[Start of section]

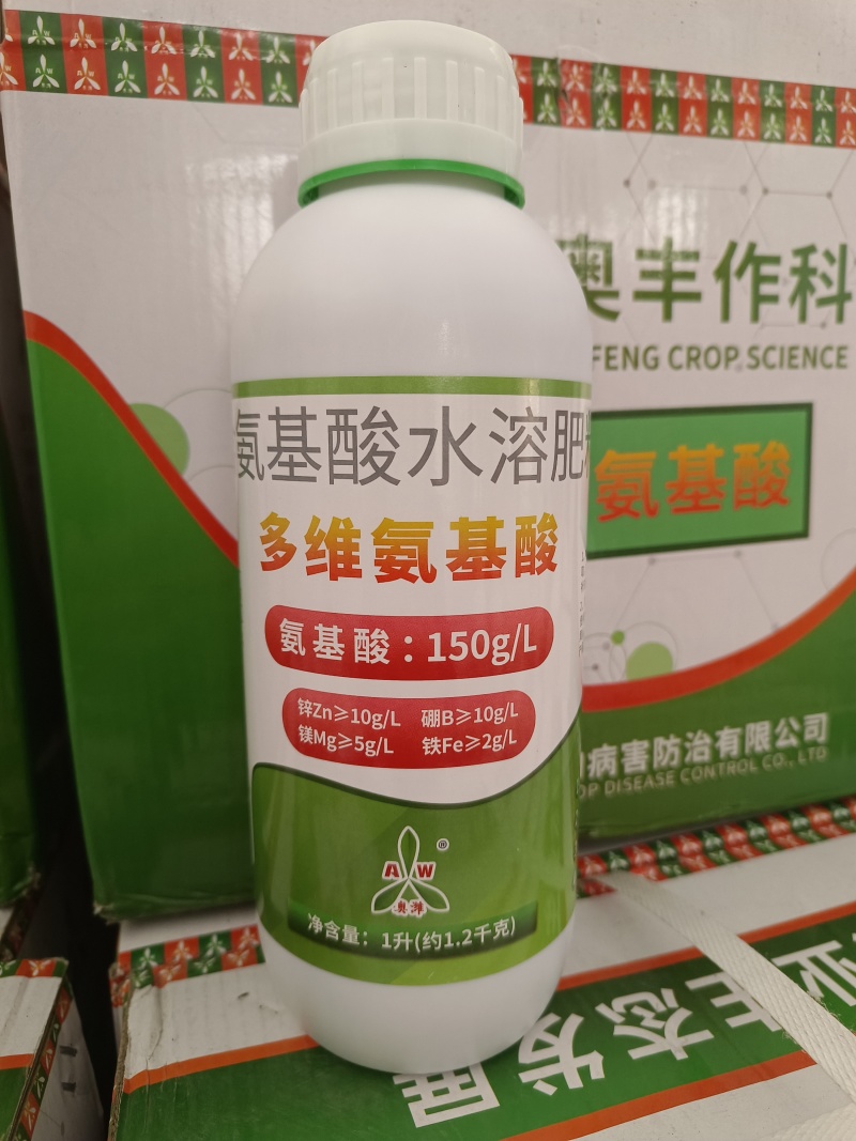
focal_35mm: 23
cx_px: 428
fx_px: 758
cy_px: 570
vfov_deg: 73.9
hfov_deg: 58.9
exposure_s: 1/33.3
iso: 2236
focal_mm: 5.59
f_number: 1.88
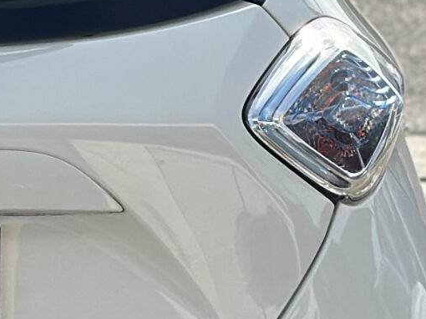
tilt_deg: -10.6
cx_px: -112
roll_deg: +0.1
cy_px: 149
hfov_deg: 8.1
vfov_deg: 6.2
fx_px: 2964
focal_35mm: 241
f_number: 1.78
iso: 100
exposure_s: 1/6623
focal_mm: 6.86
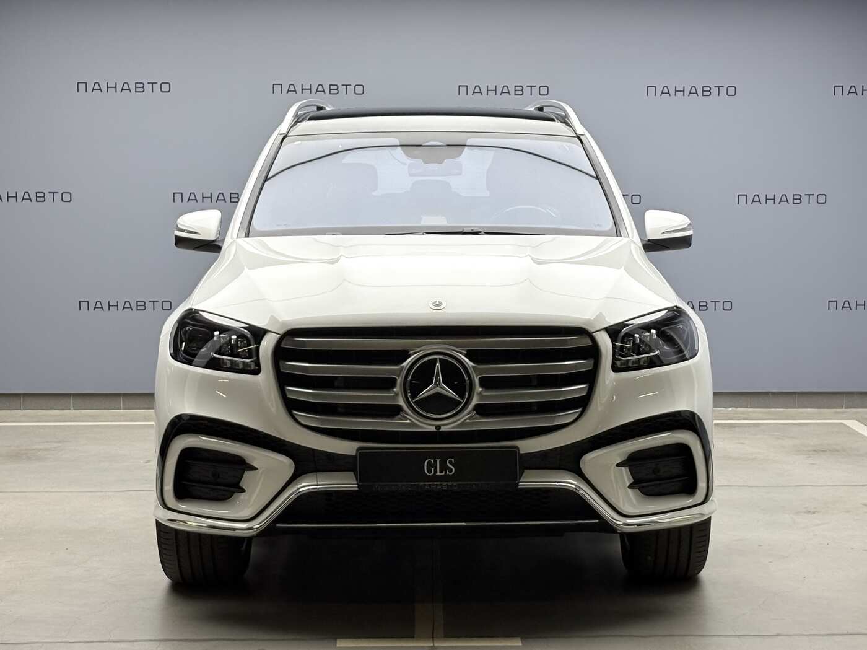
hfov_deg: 36.8
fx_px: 1302
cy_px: 325
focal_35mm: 52
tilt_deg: -5.3
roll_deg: +0.6
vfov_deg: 28.0
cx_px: 434
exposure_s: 1/203
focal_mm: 5.96
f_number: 1.6
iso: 50
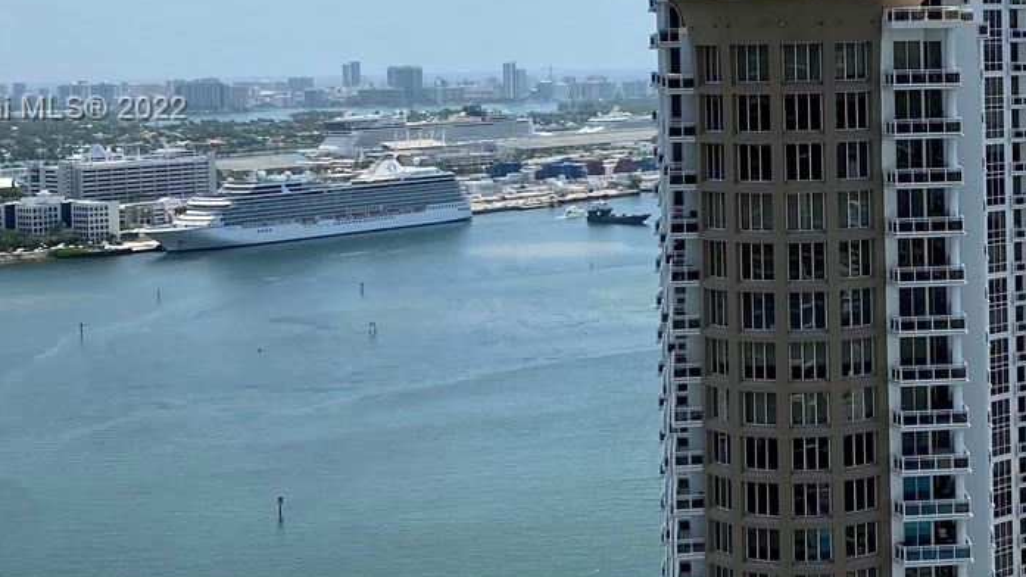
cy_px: 110
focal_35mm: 65
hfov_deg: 31.1
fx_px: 1768
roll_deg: +0.9
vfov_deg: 18.4
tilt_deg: -1.3
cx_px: 894
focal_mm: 4.25
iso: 32
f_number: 1.8
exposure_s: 1/4444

[End of section]

Return, exactly as they stand, all of the lines above, but not the pictures.

focal_35mm: 23
cx_px: 428
fx_px: 758
cy_px: 570
vfov_deg: 73.9
hfov_deg: 58.9
exposure_s: 1/33.3
iso: 2236
focal_mm: 5.59
f_number: 1.88
tilt_deg: -10.6
cx_px: -112
roll_deg: +0.1
cy_px: 149
hfov_deg: 8.1
vfov_deg: 6.2
fx_px: 2964
focal_35mm: 241
f_number: 1.78
iso: 100
exposure_s: 1/6623
focal_mm: 6.86
hfov_deg: 36.8
fx_px: 1302
cy_px: 325
focal_35mm: 52
tilt_deg: -5.3
roll_deg: +0.6
vfov_deg: 28.0
cx_px: 434
exposure_s: 1/203
focal_mm: 5.96
f_number: 1.6
iso: 50
cy_px: 110
focal_35mm: 65
hfov_deg: 31.1
fx_px: 1768
roll_deg: +0.9
vfov_deg: 18.4
tilt_deg: -1.3
cx_px: 894
focal_mm: 4.25
iso: 32
f_number: 1.8
exposure_s: 1/4444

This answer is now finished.